I was really shy as a teenager. I'd cross the road if a neighbour was coming in case I had to speak to them. I did manage and was happy away at university though and now do ltos of public speaking, am a lawyer etc. Some people just need time to develop.
One of my twins says less than the other at home and at his last school the teacher said he might well be good but as he'd not spoken in class once all year he might as well have been doing the course by correspondence course! That one still doesn't speak up much even in the sixth form which is irritating as he's getting top marks and clearly has a lot he could say but worries what he might say could be wrong.

I don't think you should worry too much. People are just different and those of us with twins know that all the more. Just keep loving and supporting him. Is there a chance he could go away to a college or university or get a job abroad, on a cruise ship or something just to get some experience of independence?

Janey96 Mon 05-Oct-15 01:41:36

Hi Grazia1984, thanks for your message.

If I ask my son something, he goes to answer, then says dont worry! Its as tho he just cant be bothered to speak! You can only learn to speak well and fluently by practising. Hes had quite a few speech therapists from age 2 to about 11, the waiting lists were long, then when we got an appt, he said he didnt want to go. Much older then, so its hard and awkward for kids to want or accept help. He dislikes reading books, whereas the other ones loves it, and it really shows! His talents are wasted on being an English teacher, he could earn so much more. He said he'd rather be happy in a lesser paid job than bored in a higher paid one. Thats his choice tho. Its even more harder for me to try get him to do things, even go out with a friend, as he just wont listen and ignores it all. I think I will have to get some ex servicemen round to lift him from his chair and take him to some boot camp or get him doing something! Left to his own devices, he will just sit there and more time passes and nothing ever changes. I was shy apart from around friends, but you couldnt keep me in. If I was kept in, I would jump out the landing window onto shed, and into next doors garden and away! Hes almost 18 and it feels as tho hes thrown a lot of his childhood away by sitting there at pc. His brother is going abroad next year with friends once the last one reaches 18, i said to the quiet one, would u go with them if they are ok about it, he said no, the only reason he gave was that planes come down. He went away for a week at school in year 6, i was surprised at that but things changed come secondary school. Kids are either full of it or go the complete opposite way He seems to act like a young kid at times by asking me things that are totally up to him anyway. At college he txt me once asking me if he can come home as theres no work to do. Its not up to me, he has to either stick it out there all day or ask tutor if he can leave if theres nothing to do. If at work, u cant just leave, u have to just stay til your day is done.

My other twin in 6th form, he reads brilliantly out loud to the class and gets a massive clap afterwards, he loves speaking and tells me the bigger the audience the better. But when it comes to class discussions or anything else, he wont volunteer an answer. At nursery he used to speak for the quiet one, but I think that was because he loves to answer and knows the answers, they used to say, let him speak! But it come in handy when I couldnt understand what he was saying, his twin knew!

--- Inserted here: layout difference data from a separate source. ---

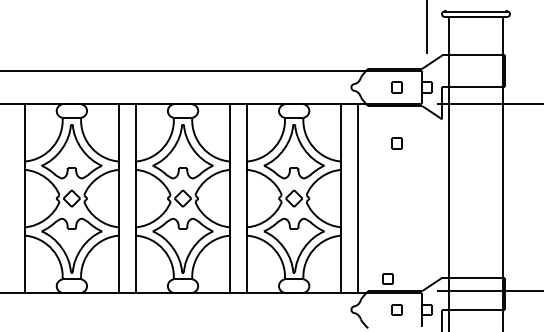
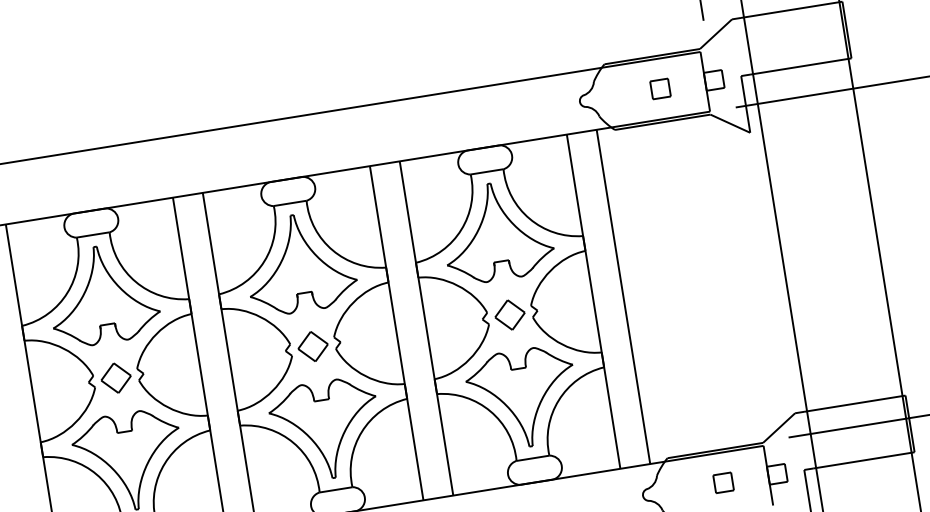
part: (396, 143) -> (675, 188), removed
part: (387, 278) -> (698, 430), removed

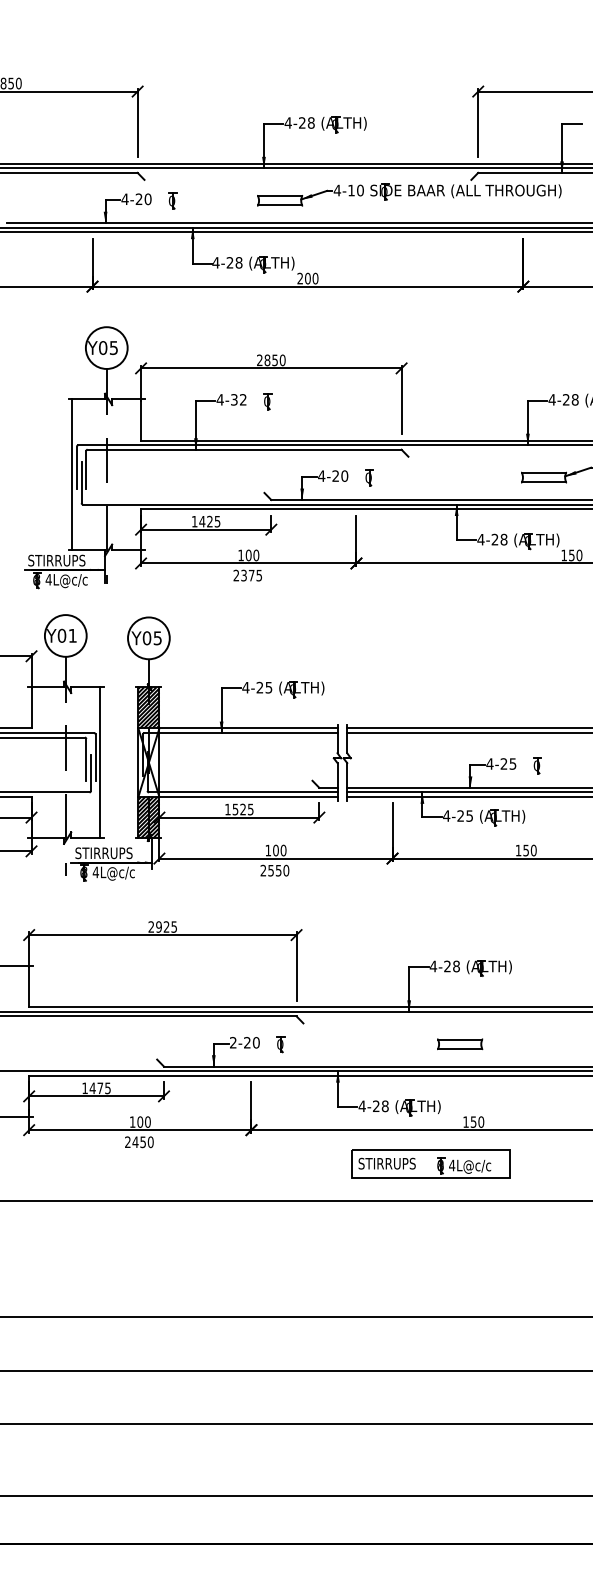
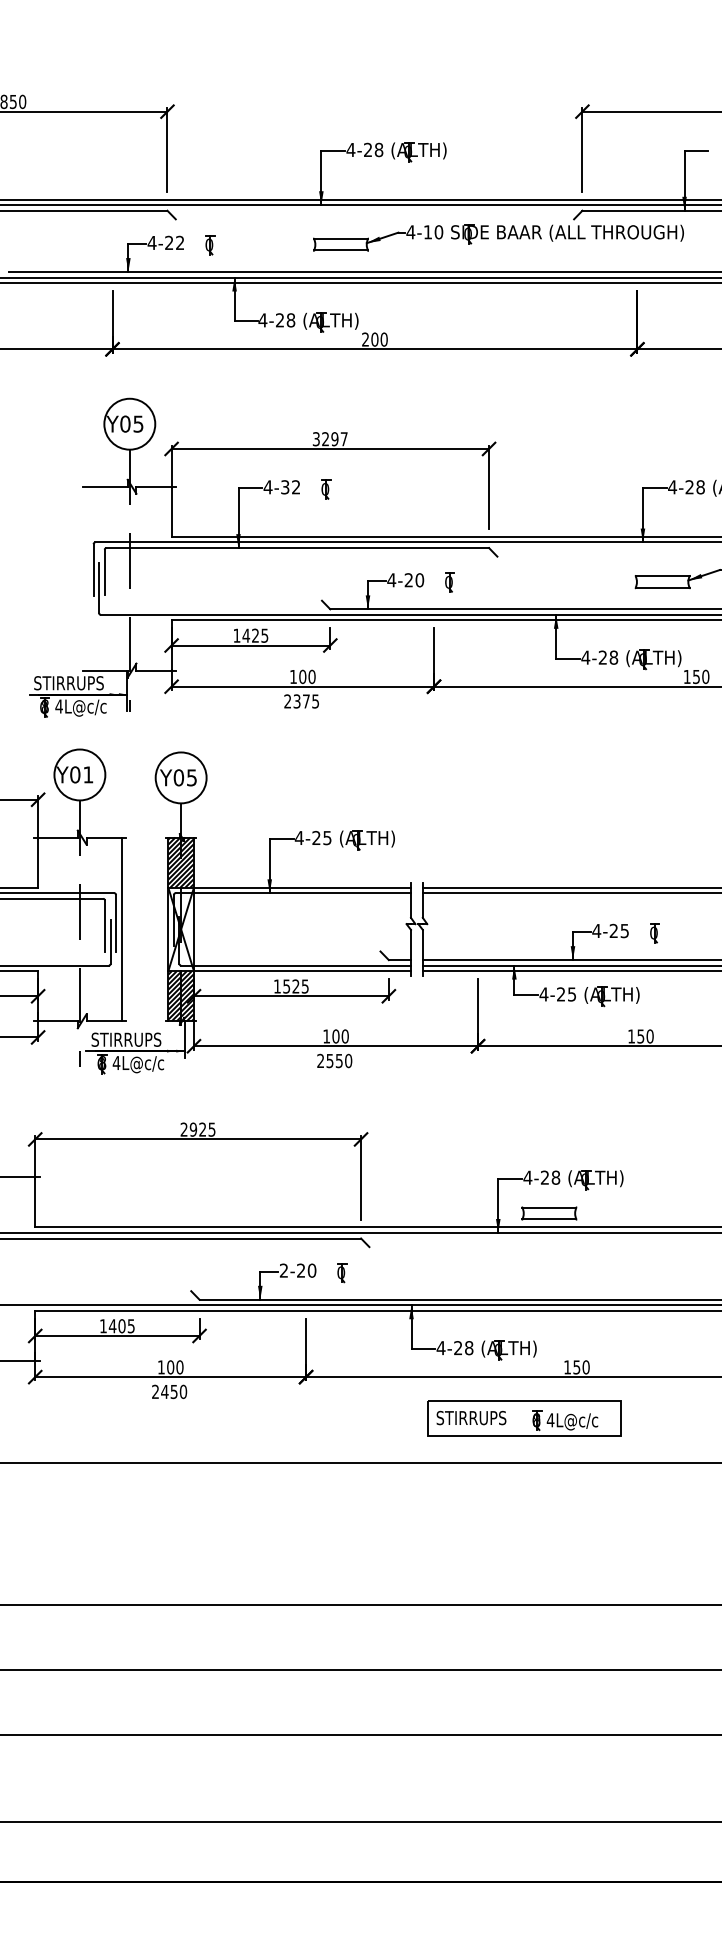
text: (148, 198) -> (180, 242), 4-20 -> 4-22
text: (270, 360) -> (329, 439), 2850 -> 3297
line: (72, 474) -> (88, 578), removed
part: (460, 1044) -> (549, 1213), moved
text: (99, 1088) -> (121, 1326), 1475 -> 1405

Sorry Ive gone on a bit here! Just want him to enjoy life, theres so much more than the internet! It wont be long til Im bringing him his pipe and slippers!

Grazia1984 Mon 05-Oct-15 06:36:29

I think your son is just different and that that is fine. I go out far more than I would prefer to for work and voluntary and other things. I would be content like your son not going out much. I just don't accept there is one way to live a life and that it has to be lots of interactions with others in order to be happy . I am therefore probably not the best person to ask.